## To do
Counting only lines below that contain the string "tierra", give the total as a single number.
Start of Listed entries
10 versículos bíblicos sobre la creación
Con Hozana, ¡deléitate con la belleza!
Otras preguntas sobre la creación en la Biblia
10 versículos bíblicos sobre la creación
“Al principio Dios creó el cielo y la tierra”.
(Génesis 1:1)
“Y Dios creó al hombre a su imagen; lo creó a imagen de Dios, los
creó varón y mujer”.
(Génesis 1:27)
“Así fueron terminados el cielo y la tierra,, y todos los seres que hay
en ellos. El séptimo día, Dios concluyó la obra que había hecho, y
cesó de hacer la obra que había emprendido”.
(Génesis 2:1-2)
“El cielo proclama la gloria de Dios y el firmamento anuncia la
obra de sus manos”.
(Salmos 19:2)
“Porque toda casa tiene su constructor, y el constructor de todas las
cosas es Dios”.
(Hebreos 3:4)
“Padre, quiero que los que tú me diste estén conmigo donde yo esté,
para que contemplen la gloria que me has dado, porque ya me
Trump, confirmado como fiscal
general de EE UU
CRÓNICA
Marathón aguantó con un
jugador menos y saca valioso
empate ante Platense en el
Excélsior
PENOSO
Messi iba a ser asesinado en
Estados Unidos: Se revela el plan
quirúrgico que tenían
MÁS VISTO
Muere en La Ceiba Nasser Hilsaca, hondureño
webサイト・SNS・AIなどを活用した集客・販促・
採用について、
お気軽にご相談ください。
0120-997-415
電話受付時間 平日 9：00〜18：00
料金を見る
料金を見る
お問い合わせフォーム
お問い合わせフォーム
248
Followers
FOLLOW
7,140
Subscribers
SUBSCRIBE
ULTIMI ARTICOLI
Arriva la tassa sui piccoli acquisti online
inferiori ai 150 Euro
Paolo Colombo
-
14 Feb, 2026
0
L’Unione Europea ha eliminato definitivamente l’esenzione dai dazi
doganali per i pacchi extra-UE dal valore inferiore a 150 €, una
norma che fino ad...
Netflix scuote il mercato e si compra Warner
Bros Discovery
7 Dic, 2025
End of Listed entries
Start of Listed entries
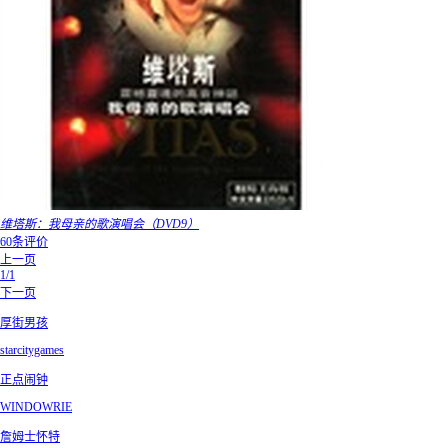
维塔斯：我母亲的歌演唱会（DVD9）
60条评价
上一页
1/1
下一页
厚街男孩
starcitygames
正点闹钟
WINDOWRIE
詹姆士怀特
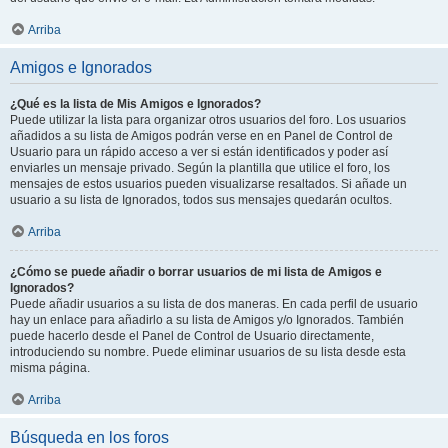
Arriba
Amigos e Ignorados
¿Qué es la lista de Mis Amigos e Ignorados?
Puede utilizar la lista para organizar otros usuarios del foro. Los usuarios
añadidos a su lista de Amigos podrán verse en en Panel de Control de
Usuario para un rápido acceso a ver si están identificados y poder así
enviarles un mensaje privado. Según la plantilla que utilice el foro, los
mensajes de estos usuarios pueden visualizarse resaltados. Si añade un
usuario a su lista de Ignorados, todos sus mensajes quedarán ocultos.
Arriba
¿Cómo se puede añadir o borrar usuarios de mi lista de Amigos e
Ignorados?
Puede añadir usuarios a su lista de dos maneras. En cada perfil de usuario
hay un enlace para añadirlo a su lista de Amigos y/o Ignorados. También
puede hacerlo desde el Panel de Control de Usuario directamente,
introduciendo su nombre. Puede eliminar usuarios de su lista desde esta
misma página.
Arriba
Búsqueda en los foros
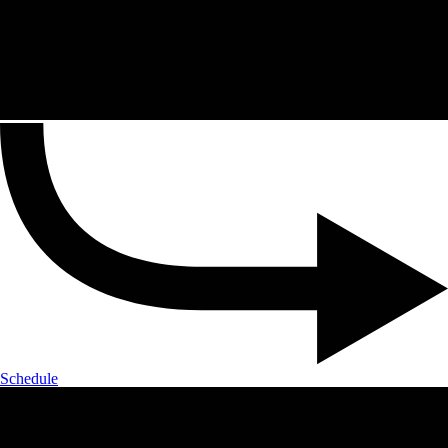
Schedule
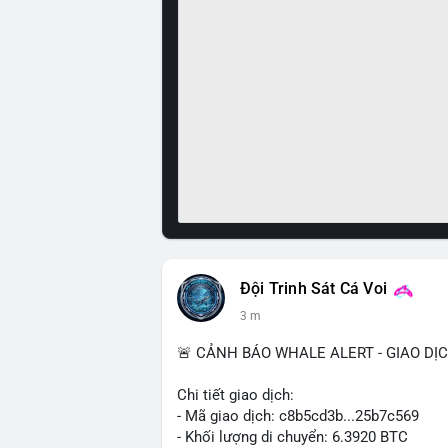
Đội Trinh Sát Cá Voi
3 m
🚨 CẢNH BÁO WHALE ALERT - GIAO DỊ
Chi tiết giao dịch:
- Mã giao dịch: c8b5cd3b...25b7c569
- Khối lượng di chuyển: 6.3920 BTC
End of Listed entries
Start of Listed entries
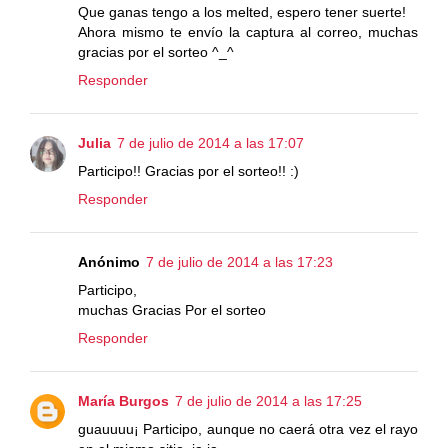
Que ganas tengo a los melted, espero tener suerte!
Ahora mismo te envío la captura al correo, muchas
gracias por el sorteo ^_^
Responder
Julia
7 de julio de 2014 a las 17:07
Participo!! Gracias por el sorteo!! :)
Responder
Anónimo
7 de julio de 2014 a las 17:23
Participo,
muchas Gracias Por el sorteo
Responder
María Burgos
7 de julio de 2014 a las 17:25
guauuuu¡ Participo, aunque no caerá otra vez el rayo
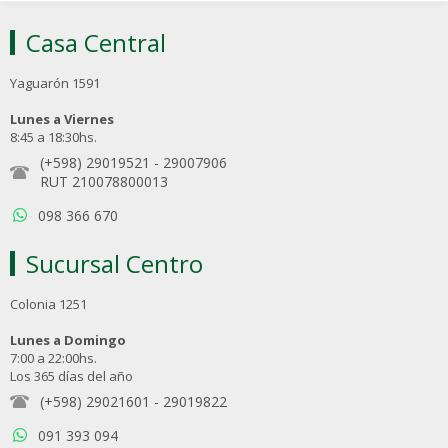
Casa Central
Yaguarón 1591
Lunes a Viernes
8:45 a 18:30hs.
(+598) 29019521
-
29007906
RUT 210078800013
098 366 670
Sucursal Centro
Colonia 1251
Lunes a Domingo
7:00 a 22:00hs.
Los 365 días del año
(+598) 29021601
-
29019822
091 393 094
End of Listed entries
## Response for this exercise
2